Image and design file data:
------
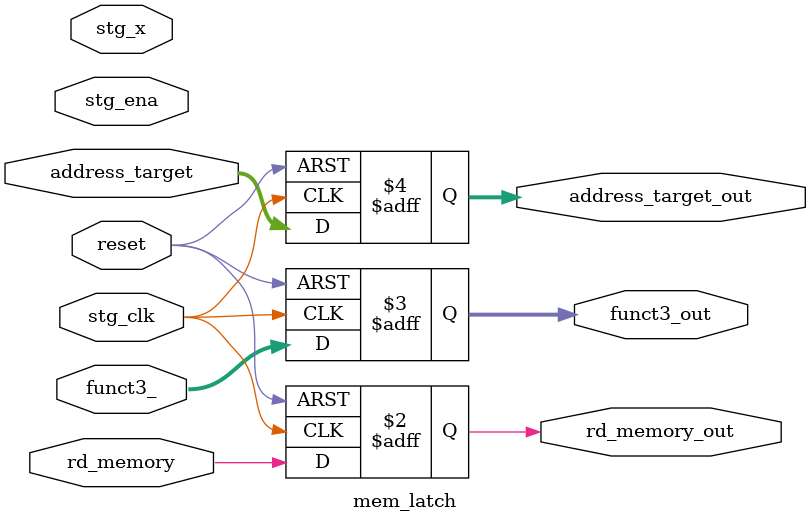
<source format=v>
module mem_latch(
	
	input wire rd_memory,
	input wire [2:0] funct3_,
	input wire [31:0] address_target,
	
	input wire stg_clk,
	input wire stg_ena,
	input wire stg_x,
	input wire reset,
	
	output reg rd_memory_out,
	output reg [2:0] funct3_out,
	output reg [31:0] address_target_out
);

always @(posedge stg_clk or posedge reset) begin
	if(reset) begin
	
		rd_memory_out <= 0;
		funct3_out <= 0;
		address_target_out <= 0;
	end
	else begin
		rd_memory_out <= rd_memory;
		funct3_out <= funct3_;
		address_target_out <= address_target;
	end
end

endmodule
</source>
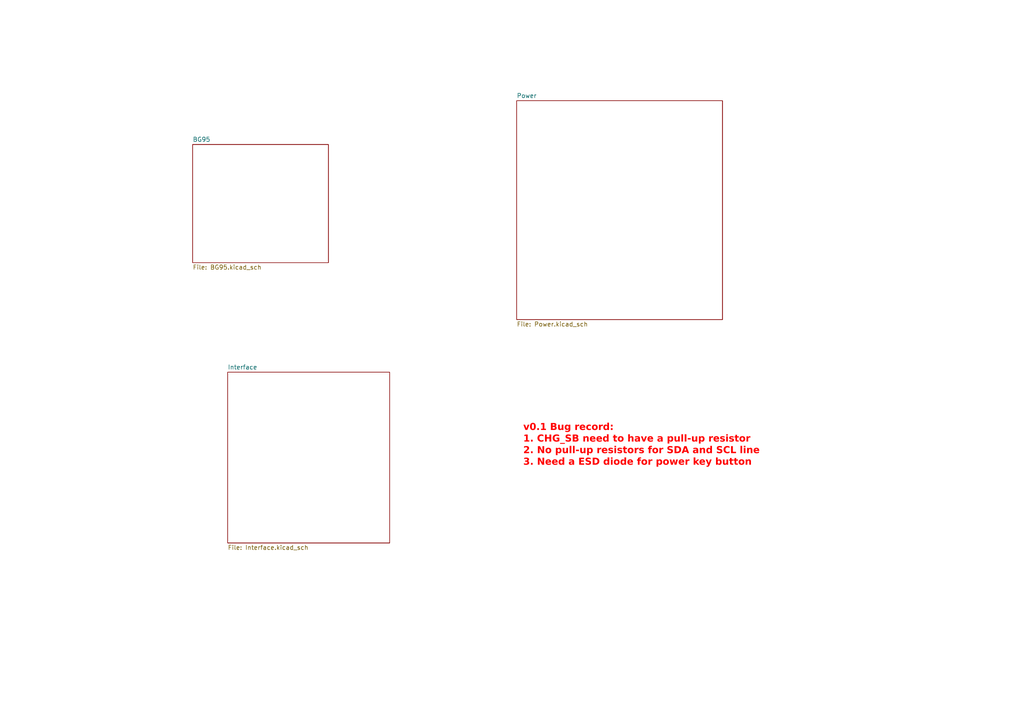
<source format=kicad_sch>
(kicad_sch (version 20230121) (generator eeschema)

  (uuid a6ff655f-285e-495a-9f3d-0c2e60b8700b)

  (paper "A4")

  


  (text "v0.1 Bug record:\n1. CHG_SB need to have a pull-up resistor \n2. No pull-up resistors for SDA and SCL line\n3. Need a ESD diode for power key button"
    (at 151.765 135.89 0)
    (effects (font (face "Arial") (size 2 2) (thickness 0.4) bold (color 255 0 0 1)) (justify left bottom))
    (uuid 0359c74f-d449-4faf-b016-68fe38e5fe5d)
  )

  (sheet (at 55.88 41.91) (size 39.37 34.29) (fields_autoplaced)
    (stroke (width 0.1524) (type solid))
    (fill (color 0 0 0 0.0000))
    (uuid 1642d687-ae69-4219-9a88-a808b8a284e1)
    (property "Sheetname" "BG95" (at 55.88 41.1984 0)
      (effects (font (size 1.27 1.27)) (justify left bottom))
    )
    (property "Sheetfile" "BG95.kicad_sch" (at 55.88 76.7846 0)
      (effects (font (size 1.27 1.27)) (justify left top))
    )
    (instances
      (project "IOT"
        (path "/a6ff655f-285e-495a-9f3d-0c2e60b8700b" (page "2"))
      )
    )
  )

  (sheet (at 149.86 29.21) (size 59.69 63.5) (fields_autoplaced)
    (stroke (width 0.1524) (type solid))
    (fill (color 0 0 0 0.0000))
    (uuid 7da2af60-a7ec-4130-93a2-dcd1156ace80)
    (property "Sheetname" "Power" (at 149.86 28.4984 0)
      (effects (font (size 1.27 1.27)) (justify left bottom))
    )
    (property "Sheetfile" "Power.kicad_sch" (at 149.86 93.2946 0)
      (effects (font (size 1.27 1.27)) (justify left top))
    )
    (instances
      (project "IOT"
        (path "/a6ff655f-285e-495a-9f3d-0c2e60b8700b" (page "3"))
      )
    )
  )

  (sheet (at 66.04 107.95) (size 46.99 49.53) (fields_autoplaced)
    (stroke (width 0.1524) (type solid))
    (fill (color 0 0 0 0.0000))
    (uuid cf7dafdd-a5c8-4fb8-9752-2a9a8819cf0f)
    (property "Sheetname" "Interface" (at 66.04 107.2384 0)
      (effects (font (size 1.27 1.27)) (justify left bottom))
    )
    (property "Sheetfile" "Interface.kicad_sch" (at 66.04 158.0646 0)
      (effects (font (size 1.27 1.27)) (justify left top))
    )
    (instances
      (project "IOT"
        (path "/a6ff655f-285e-495a-9f3d-0c2e60b8700b" (page "4"))
      )
    )
  )

  (sheet_instances
    (path "/" (page "1"))
  )
)

</source>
------
Work instructions:
Repeat the lines exactly as they stand, from the opening line of the data through the line with "(effects (font (face". Pictures stay out of the copy.

Solution to this problem:
<source format=v>
module mem_latch(
	
	input wire rd_memory,
	input wire [2:0] funct3_,
	input wire [31:0] address_target,
	
	input wire stg_clk,
	input wire stg_ena,
	input wire stg_x,
	input wire reset,
	
	output reg rd_memory_out,
	output reg [2:0] funct3_out,
	output reg [31:0] address_target_out
);

always @(posedge stg_clk or posedge reset) begin
	if(reset) begin
	
		rd_memory_out <= 0;
		funct3_out <= 0;
		address_target_out <= 0;
	end
	else begin
		rd_memory_out <= rd_memory;
		funct3_out <= funct3_;
		address_target_out <= address_target;
	end
end

endmodule
</source>
<source format=kicad_sch>
(kicad_sch (version 20230121) (generator eeschema)

  (uuid a6ff655f-285e-495a-9f3d-0c2e60b8700b)

  (paper "A4")

  


  (text "v0.1 Bug record:\n1. CHG_SB need to have a pull-up resistor \n2. No pull-up resistors for SDA and SCL line\n3. Need a ESD diode for power key button"
    (at 151.765 135.89 0)
    (effects (font (face "Arial") (size 2 2) (thickness 0.4) bold (color 255 0 0 1)) (justify left bottom))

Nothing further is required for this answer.